Continuing the list of broad-ranging guests is Jan Lubitzki from Technical Thrash Metal outfit Depressive Age, who delivers additional vocals on the next piece, Burning Times. A beautifully reflective but haunting piece that melds haunting piano with equally haunting cleans and tortuous harsh vocals. It is a largely doomy reflective piece, elevated by haunting leadwork in the second half.

The next track, Turn Around, has two versions on this album, both featuring the guitar talents of Michael Denner, formerly of Mercyful Fate/King Diamond. It’s a very Gothic-tinged track that is hauntingly engaging, delivered at a mid-pace with a hugely memorable repeat riff and closing leadwork. It’s a track guaranteed to stick in your mind.

The second seven-minute offering is Convalescence. A clean and reflective track to open, with a superb haunting guitar repeat and engaging ebb and build, it drops away to a reflective pace as the spoken lyrics arrive. It takes a sinister doom-laden downturn with the arrival of the harsh vocals between quieter reflective swathes. I love how the mood and atmosphere shift constantly across the track. An emotively powerful piece.

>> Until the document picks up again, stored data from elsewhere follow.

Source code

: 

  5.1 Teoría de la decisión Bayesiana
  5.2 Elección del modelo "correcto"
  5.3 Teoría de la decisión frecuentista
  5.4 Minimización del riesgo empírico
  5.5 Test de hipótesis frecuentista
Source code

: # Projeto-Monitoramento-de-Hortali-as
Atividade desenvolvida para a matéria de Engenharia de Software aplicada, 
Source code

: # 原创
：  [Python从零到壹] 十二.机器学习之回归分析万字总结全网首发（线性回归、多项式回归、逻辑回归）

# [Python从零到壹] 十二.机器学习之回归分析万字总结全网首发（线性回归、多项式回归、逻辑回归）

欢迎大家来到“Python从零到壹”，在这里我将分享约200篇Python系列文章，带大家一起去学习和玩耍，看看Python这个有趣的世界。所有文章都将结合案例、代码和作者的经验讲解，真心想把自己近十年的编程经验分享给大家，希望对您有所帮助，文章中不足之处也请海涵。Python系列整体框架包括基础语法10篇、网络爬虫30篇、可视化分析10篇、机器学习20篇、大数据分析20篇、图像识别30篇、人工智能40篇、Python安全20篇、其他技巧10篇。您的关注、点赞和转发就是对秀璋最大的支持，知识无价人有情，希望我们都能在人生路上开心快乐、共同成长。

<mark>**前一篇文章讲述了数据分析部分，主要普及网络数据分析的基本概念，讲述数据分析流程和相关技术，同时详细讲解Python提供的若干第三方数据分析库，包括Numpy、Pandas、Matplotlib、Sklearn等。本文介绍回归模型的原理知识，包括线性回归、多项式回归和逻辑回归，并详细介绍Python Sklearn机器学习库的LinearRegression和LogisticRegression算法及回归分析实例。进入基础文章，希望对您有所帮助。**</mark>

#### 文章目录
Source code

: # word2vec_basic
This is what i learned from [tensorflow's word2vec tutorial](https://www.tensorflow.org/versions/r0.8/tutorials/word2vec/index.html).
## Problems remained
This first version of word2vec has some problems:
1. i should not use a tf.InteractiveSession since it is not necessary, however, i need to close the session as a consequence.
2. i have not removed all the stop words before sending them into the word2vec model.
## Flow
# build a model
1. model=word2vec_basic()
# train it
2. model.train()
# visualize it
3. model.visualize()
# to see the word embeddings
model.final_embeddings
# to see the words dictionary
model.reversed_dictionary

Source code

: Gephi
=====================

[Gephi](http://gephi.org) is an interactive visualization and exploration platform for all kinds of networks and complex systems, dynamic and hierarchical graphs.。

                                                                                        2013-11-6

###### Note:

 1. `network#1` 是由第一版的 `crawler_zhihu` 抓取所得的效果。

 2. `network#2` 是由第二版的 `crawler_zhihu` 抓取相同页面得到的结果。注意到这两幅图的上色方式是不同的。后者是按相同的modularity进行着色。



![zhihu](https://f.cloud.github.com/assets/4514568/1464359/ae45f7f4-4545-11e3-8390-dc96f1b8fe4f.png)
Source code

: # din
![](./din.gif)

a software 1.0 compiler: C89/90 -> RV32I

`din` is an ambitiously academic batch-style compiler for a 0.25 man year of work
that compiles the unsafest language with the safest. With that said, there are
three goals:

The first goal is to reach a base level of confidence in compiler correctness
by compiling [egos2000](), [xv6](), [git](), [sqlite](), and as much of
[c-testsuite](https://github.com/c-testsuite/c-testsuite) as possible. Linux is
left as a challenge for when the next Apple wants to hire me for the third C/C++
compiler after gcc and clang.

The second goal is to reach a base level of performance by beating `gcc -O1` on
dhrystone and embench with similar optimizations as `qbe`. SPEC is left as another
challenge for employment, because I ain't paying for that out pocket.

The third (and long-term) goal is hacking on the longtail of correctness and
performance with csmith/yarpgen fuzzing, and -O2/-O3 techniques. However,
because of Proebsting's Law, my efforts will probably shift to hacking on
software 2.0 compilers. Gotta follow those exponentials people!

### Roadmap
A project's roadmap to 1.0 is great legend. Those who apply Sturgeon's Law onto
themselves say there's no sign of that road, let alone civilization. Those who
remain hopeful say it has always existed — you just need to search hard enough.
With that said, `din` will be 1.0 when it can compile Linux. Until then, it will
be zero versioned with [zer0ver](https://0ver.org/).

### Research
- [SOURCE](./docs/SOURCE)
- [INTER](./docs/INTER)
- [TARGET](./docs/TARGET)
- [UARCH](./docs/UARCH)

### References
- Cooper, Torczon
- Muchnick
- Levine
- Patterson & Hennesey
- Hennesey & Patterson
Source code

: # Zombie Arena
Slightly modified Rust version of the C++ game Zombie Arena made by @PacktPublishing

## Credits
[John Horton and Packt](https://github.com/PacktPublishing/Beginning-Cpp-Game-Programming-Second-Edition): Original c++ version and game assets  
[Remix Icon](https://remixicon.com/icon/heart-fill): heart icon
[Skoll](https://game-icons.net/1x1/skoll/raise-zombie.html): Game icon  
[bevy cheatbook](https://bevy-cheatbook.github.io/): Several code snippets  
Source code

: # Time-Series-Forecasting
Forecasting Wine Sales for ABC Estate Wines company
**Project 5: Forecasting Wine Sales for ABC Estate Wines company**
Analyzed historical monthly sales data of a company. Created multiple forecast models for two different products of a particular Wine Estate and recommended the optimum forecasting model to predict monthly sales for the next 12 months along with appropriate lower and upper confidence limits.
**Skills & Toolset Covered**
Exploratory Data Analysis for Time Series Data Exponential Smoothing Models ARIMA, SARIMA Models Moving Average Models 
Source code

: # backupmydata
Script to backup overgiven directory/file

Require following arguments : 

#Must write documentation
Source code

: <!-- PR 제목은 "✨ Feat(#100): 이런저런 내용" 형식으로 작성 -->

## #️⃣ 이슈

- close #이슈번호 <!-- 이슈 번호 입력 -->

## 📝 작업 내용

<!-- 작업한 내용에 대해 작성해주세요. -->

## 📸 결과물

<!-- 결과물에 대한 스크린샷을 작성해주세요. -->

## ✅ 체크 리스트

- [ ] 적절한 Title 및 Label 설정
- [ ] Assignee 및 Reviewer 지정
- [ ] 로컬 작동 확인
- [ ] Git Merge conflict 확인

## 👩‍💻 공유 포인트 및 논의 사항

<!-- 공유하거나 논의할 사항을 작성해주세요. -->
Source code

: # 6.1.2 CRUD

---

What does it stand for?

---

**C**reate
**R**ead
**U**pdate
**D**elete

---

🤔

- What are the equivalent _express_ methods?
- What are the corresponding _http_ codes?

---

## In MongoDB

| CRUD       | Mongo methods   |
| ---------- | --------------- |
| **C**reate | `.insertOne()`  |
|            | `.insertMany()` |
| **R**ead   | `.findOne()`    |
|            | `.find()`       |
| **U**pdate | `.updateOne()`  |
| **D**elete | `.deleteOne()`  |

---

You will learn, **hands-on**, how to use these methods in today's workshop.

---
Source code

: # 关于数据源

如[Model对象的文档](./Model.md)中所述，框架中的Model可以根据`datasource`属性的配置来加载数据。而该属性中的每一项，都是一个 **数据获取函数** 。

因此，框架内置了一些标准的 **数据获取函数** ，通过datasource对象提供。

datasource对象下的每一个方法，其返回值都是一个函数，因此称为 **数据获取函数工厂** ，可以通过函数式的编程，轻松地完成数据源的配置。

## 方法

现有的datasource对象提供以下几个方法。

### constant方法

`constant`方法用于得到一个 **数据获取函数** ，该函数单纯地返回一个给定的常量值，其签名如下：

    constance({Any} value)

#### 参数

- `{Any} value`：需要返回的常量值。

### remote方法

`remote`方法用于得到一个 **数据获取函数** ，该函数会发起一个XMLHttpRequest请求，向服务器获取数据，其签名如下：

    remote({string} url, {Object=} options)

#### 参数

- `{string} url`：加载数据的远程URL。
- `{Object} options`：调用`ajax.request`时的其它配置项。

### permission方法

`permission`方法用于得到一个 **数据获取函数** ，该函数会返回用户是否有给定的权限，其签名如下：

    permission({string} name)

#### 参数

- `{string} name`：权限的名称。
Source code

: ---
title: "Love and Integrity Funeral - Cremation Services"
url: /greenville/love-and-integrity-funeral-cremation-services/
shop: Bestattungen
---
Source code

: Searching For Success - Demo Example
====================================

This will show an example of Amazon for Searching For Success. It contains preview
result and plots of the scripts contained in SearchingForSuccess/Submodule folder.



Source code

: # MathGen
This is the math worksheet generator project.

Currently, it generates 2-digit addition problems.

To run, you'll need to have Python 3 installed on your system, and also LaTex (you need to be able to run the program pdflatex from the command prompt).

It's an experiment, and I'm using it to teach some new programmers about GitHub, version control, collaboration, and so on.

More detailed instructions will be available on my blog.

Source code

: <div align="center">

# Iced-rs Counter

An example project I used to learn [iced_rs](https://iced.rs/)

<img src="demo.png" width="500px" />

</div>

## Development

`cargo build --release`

The clean, guitar-led instrumental Rainbow gives a brief moment of reflective contemplation before the equally brief spoken word piece, Intensive C.U.

Finally, you get the second version of Turn Around. This time, a gothic rock version, as mentioned, features once more Michael Denner along with Ben Christo of Sisters Of Mercy. It follows the same route as the other version including a superb swathe of closing leadwork. But it is lighter and more reflective generally in sound in the guitar department but just as raw in the vocal department. Definitely a track that warrants two versions.

I rarely explore any Gothic-related Metal, but with Ovdan, Tomorrow’s Rain offers more than enough to really capture and hold my interest. It definitely delivers something different and is well worth a listen for its unique, well-written quality.

This excellent album will be available via Plastic Head (Europe, USA, World) and Edel (Germany, Austria, Switzerland).